# Verilen alıntı
▽

Görüşmelerde, çevrede otel olmaması bölgedeki turizm hareketliliğinin az olmasına yol açtığı için olumsuz olarak değerlendirilmiştir. Ancak, çevrede fazla otel olmasının da yoğun rekabet oluşturması açısından işletme için olumsuz bir durum olduğu anlaşılmıştır. Son olarak, şehir otellerinde yakınlığın ve merkezi konumun önemli olduğu ancak sahil otellerinde lokasyonun merkezden uzak ve doğa ile iç içe olmasının misafirler için tercih sebebi olduğu belirlenmiştir.

Otel işletmelerinin kuruluşunda gereken sermayenin farklı parametrelere göre değişmesi nedeniyle bu soruya net yanıtlar alınamasa da sermayenin miktarını ve yatırımın geri dönüş süresini etkileyen bazı parametreler belirlenmiştir. Katılımcılara göre lokasyon, oda sayısı, otelin kiralanması ya da satın alınması gibi unsurlar kuruluş

114

sermayesini etkileyebilmektedir. Görüşülen oteller arasında aile işletmesi olan veya ortaklık bulunan oteller olduğu anlaşılmıştır. Bunun yanı sıra, girişimcinin özellikleri bölümünde de belirtildiği gibi holdinge bağlı oteller de bulunmaktadır. O10-K11 ve O12-K13, otelin kazanması ve ayakta durabilmesi için mülkün sahibi olunması gerektiğini belirtmiştir. O10-K11'in bu konudaki görüşleri şu şekildedir:

“Şimdi tabi mülk sahibi olmanızla kiracı olmanız arasında fark var…Kesin net bir rakam söyleyemeyeceğim ama eğer turizmde kazanmak istiyorsanız eğer mülk sahibi olmalısınız. Kira çünkü sırtınızda sürekli bir kambur olarak ... İşte anlaşmanıza göre işte ya her sene bir ay zam, yıllık bir zam olacak kiranıza. Çünkü personele her yıl zam yapıyoruz. Fiyatlarını da çok fazla oynayamıyorsun. Ama sabit bir giderin varsa belli bir süre sonra herhangi bir kazanç elde edememeye başlayacaksın. Ama mülk sahibi olunca daha işler çok farklı daha rahat olabiliyorsun.” (O10-K11)

△

# Bu görevin malzemesi
▽

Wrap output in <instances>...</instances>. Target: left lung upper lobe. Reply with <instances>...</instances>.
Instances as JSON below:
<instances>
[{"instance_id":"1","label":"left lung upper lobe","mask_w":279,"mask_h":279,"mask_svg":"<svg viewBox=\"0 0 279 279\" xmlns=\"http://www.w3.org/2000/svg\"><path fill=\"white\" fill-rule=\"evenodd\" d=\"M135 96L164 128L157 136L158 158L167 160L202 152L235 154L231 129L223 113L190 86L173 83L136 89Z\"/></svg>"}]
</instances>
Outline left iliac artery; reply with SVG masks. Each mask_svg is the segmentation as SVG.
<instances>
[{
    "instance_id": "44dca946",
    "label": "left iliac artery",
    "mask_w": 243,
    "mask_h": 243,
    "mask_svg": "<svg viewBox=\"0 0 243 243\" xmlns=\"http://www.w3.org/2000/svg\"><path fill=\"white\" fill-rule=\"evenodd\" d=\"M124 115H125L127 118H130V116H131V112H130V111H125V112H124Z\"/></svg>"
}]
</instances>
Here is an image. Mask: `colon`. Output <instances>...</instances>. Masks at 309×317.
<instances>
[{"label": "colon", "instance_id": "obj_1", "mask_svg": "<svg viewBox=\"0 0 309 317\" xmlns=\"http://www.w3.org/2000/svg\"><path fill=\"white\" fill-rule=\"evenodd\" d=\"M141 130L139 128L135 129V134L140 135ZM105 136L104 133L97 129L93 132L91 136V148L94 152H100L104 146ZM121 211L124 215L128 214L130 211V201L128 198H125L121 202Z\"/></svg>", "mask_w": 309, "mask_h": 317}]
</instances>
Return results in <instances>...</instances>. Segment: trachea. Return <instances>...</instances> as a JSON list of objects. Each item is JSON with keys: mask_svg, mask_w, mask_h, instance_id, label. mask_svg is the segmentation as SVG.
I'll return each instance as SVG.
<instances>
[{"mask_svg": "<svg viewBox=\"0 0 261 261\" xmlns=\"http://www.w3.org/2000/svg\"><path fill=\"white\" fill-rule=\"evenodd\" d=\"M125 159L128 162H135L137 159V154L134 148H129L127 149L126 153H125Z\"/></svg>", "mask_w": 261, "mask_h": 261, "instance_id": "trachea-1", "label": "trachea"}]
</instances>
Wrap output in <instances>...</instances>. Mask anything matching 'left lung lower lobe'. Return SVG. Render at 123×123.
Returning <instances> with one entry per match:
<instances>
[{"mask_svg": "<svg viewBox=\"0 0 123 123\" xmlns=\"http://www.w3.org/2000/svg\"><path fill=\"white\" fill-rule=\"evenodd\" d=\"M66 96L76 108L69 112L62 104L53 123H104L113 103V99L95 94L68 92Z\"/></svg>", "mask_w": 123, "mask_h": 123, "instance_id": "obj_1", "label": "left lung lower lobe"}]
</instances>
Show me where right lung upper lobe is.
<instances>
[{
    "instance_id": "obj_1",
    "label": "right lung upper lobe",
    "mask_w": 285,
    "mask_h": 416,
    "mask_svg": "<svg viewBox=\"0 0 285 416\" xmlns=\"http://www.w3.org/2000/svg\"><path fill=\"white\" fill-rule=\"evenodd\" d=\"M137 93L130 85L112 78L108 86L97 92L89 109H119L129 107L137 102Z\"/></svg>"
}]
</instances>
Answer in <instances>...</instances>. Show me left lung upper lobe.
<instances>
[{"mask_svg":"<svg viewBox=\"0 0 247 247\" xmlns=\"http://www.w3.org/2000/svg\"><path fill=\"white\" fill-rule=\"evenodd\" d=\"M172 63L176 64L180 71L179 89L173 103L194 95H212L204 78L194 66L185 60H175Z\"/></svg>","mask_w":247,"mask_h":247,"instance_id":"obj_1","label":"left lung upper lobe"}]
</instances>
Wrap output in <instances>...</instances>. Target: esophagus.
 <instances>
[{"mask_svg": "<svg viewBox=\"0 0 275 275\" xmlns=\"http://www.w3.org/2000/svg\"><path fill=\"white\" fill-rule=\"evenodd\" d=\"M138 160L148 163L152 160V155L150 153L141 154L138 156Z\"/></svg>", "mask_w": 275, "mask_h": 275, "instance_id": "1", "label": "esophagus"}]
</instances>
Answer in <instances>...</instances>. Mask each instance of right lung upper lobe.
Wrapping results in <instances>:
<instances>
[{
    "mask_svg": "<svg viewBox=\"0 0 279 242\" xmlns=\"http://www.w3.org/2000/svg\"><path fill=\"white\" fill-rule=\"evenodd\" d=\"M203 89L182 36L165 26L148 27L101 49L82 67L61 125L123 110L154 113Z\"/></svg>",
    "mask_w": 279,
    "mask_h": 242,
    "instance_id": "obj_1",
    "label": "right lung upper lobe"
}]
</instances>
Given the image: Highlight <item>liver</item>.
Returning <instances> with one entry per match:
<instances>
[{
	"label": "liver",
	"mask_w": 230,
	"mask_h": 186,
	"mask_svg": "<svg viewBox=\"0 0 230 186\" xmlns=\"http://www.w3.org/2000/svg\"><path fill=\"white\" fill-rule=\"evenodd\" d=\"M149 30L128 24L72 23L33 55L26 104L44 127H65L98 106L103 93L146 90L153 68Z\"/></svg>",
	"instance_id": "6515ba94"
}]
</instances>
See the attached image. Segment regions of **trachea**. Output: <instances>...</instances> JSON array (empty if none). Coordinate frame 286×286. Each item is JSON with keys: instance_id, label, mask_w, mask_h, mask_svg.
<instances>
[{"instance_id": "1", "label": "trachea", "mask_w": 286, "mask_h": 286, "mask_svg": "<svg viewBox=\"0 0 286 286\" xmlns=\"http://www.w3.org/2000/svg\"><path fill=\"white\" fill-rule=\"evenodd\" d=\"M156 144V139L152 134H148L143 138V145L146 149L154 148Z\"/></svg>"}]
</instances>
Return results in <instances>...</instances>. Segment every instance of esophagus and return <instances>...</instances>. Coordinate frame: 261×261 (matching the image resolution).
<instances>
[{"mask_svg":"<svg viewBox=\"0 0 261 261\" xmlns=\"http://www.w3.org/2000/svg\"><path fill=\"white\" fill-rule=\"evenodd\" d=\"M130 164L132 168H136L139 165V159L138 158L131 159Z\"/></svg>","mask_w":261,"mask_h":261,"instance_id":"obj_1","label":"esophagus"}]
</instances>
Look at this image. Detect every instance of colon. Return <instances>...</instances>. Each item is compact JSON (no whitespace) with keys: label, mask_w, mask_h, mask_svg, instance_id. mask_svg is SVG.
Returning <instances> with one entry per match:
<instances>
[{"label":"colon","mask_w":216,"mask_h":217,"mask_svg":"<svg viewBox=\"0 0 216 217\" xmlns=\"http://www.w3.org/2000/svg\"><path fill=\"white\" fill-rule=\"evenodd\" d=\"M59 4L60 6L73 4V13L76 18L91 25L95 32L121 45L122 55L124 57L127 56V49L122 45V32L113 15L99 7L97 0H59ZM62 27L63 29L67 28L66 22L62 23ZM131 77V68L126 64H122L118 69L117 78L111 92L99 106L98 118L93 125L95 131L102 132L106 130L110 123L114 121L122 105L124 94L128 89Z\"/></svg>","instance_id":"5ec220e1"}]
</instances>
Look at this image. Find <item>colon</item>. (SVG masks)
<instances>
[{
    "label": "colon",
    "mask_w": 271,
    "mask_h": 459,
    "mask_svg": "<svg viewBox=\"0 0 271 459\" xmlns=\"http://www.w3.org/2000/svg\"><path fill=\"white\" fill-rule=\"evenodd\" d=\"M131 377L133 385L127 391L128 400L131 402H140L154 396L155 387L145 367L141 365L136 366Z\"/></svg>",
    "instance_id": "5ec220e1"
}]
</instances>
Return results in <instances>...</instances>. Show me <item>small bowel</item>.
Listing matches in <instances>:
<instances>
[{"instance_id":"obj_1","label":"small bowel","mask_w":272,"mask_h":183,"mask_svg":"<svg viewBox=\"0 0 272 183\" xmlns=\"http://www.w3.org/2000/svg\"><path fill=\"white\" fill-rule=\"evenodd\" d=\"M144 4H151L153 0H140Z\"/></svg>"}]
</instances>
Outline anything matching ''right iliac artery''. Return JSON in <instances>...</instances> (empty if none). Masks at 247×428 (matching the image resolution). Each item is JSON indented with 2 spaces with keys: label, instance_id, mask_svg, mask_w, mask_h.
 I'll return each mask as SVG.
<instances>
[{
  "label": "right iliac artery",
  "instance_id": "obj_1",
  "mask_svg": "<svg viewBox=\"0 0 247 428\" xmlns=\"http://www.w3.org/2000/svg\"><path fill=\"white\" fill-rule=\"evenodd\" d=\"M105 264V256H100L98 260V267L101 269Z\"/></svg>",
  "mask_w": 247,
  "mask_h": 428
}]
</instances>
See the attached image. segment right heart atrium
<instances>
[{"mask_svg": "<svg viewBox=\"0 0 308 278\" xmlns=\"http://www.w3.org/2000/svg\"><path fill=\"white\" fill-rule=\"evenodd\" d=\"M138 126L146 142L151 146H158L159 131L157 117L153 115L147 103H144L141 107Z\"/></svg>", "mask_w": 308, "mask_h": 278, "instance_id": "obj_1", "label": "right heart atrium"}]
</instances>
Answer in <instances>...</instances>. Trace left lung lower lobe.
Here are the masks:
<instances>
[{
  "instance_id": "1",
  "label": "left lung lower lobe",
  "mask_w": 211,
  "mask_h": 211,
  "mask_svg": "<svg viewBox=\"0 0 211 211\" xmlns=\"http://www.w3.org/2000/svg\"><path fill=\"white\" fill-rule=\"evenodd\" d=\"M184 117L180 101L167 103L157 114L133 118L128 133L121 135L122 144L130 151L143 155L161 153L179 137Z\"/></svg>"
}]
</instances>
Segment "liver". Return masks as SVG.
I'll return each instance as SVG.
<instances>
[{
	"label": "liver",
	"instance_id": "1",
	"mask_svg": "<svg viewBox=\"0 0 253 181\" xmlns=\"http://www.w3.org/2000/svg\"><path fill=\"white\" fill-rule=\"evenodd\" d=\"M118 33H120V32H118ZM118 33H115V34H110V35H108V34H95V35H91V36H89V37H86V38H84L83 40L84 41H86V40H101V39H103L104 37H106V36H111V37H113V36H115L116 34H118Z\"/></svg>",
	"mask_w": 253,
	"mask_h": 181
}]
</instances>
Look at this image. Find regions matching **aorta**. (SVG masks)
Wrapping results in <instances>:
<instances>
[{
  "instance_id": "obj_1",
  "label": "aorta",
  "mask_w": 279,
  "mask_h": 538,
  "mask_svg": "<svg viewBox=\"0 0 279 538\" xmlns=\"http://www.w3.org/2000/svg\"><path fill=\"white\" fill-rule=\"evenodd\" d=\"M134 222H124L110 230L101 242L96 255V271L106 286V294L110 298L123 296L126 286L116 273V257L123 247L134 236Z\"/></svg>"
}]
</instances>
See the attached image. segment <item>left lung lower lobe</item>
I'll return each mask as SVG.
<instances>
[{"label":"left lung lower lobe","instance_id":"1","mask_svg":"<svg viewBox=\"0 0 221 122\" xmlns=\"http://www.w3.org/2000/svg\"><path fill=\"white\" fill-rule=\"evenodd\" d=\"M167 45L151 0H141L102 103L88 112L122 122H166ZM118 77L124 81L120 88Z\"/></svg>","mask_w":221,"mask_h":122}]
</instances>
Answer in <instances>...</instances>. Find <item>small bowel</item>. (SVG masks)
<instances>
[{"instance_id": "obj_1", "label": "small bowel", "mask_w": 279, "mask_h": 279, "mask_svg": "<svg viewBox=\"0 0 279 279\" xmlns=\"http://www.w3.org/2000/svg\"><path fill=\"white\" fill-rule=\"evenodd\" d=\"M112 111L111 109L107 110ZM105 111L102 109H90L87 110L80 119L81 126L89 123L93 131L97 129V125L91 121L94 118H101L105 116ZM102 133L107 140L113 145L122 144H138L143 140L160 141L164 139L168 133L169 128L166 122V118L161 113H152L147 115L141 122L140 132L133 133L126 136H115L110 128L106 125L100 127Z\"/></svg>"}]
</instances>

△

# Görevleriniz
A: Otel işletmeleri hakkındaki metinden "Görüşmelerde, çevrede otel" sözcüklerini içeren yerle başlayıp "sebebi olduğu belirlenmiştir." ile biten bölümü aynen alıntılayın.
B: Girdilerde "Outline" dizesini içeren her satırı çıkarın.
Metin ile girdiler birbirinden farklı kaynaklardan alınmıştır.

# Görevlere göre çözümler
A:
Görüşmelerde, çevrede otel olmaması bölgedeki turizm hareketliliğinin az olmasına yol açtığı için olumsuz olarak değerlendirilmiştir. Ancak, çevrede fazla otel olmasının da yoğun rekabet oluşturması açısından işletme için olumsuz bir durum olduğu anlaşılmıştır. Son olarak, şehir otellerinde yakınlığın ve merkezi konumun önemli olduğu ancak sahil otellerinde lokasyonun merkezden uzak ve doğa ile iç içe olmasının misafirler için tercih sebebi olduğu belirlenmiştir.

B:
Outline left iliac artery; reply with SVG masks. Each mask_svg is the segmentation as SVG.
Outline anything matching ''right iliac artery''. Return JSON in <instances>...</instances> (empty if none). Masks at 247×428 (matching the image resolution). Each item is JSON indented with 2 spaces with keys: label, instance_id, mask_svg, mask_w, mask_h.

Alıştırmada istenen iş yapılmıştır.